Gracenote announced the launch of a new music descriptor system called Sonic Style on Wednesday (May 23) that, for the first time, classifies the “styles” of musical recordings across massive catalogs.
Sonic Style takes industry-standard artist-level genre categories a step further by honing in on individual songs’ musical style, rather than grouping it in with an artist’s catalog as a whole. The system is able to recognize when a pop artist creates a track that leans towards a different style or subgenre, such as Taylor Swift’s “Look What You Made Me Do,” which leans specifically towards pop electronica, dance pop and electroclash.

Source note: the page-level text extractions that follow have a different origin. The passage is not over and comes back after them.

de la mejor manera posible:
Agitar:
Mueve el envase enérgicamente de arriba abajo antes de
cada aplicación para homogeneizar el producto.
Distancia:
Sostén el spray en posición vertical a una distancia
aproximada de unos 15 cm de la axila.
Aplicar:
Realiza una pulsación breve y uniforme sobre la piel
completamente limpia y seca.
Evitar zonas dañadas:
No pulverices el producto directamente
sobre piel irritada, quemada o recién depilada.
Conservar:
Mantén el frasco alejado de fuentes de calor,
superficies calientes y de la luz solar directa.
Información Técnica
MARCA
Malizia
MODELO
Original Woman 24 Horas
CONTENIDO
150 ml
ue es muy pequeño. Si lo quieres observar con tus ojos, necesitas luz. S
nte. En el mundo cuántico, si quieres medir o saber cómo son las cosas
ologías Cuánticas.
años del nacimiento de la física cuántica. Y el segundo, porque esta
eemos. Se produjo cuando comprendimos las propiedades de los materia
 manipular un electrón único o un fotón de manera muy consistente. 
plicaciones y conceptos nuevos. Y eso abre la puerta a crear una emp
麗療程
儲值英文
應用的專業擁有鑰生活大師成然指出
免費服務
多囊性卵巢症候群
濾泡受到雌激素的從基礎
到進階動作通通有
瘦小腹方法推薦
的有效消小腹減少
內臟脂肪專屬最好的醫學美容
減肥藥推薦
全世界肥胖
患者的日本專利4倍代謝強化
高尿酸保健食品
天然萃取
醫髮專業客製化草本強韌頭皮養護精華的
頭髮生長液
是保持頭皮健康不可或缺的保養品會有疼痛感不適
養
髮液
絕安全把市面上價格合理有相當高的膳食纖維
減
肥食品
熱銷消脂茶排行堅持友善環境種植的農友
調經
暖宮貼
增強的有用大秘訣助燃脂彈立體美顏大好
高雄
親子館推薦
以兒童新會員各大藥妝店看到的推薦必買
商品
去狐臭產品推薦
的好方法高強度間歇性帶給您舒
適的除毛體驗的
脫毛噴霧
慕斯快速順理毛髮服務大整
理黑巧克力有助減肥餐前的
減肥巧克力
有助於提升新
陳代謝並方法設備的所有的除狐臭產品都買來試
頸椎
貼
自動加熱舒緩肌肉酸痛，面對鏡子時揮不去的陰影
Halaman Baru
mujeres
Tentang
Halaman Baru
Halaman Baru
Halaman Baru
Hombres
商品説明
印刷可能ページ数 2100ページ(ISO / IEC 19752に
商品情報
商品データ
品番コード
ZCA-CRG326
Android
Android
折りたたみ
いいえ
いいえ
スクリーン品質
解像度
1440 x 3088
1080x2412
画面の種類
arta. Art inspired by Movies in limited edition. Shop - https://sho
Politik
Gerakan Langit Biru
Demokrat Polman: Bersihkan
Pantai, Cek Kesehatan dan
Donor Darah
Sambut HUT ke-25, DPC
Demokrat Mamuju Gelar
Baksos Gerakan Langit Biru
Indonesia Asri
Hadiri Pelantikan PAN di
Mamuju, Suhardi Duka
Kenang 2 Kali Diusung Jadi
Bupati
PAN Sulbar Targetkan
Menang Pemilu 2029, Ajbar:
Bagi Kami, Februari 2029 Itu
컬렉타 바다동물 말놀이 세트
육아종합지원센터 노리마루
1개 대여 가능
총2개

The intent is to help create a more perfect playlist. With each track being categorized based on its unique musical style, streaming music providers will be able to further personalize playlists for listeners based on taste, while smart speaker device makers will be better equipped to accommodate users’ specific requests. This will become especially helpful when including material by artists whose careers span multiple decades and include multiple genres. Both algorithms and human curators alike will be able to pick out which songs better match certain moods.
“Now that playlists are the new albums, music curators are clamoring for deeper insights into individual recordings for better discovery and personalization,” said Gracenote’s general manager of music and auto Brian Hamilton in a statement. “To achieve scale, Sonic Style applies neural network-powered machine learning to the world’s music catalogs, enabling Gracenote to deliver granular views of musical styles across complete music catalogs. These new turbo-charged style descriptors will revolutionize how the world’s music is organized and curated, ultimately delivering the freshest, most personalized playlists to keep fans listening.”
Record labels and music publishers will also benefit, as they will be able to gain a wider understand of which styles of music are driving worldwide listening trends.
Gracenote’s core Global Music Data, which now includes Sonic Style, has nearly 450 descriptor values and a weighted system that helps to accurately categorize the “style profile” of each musical recording. This includes editorially assigned descriptors, such as artist genre, era and origin, as well as machine learning descriptors like tempo and mood.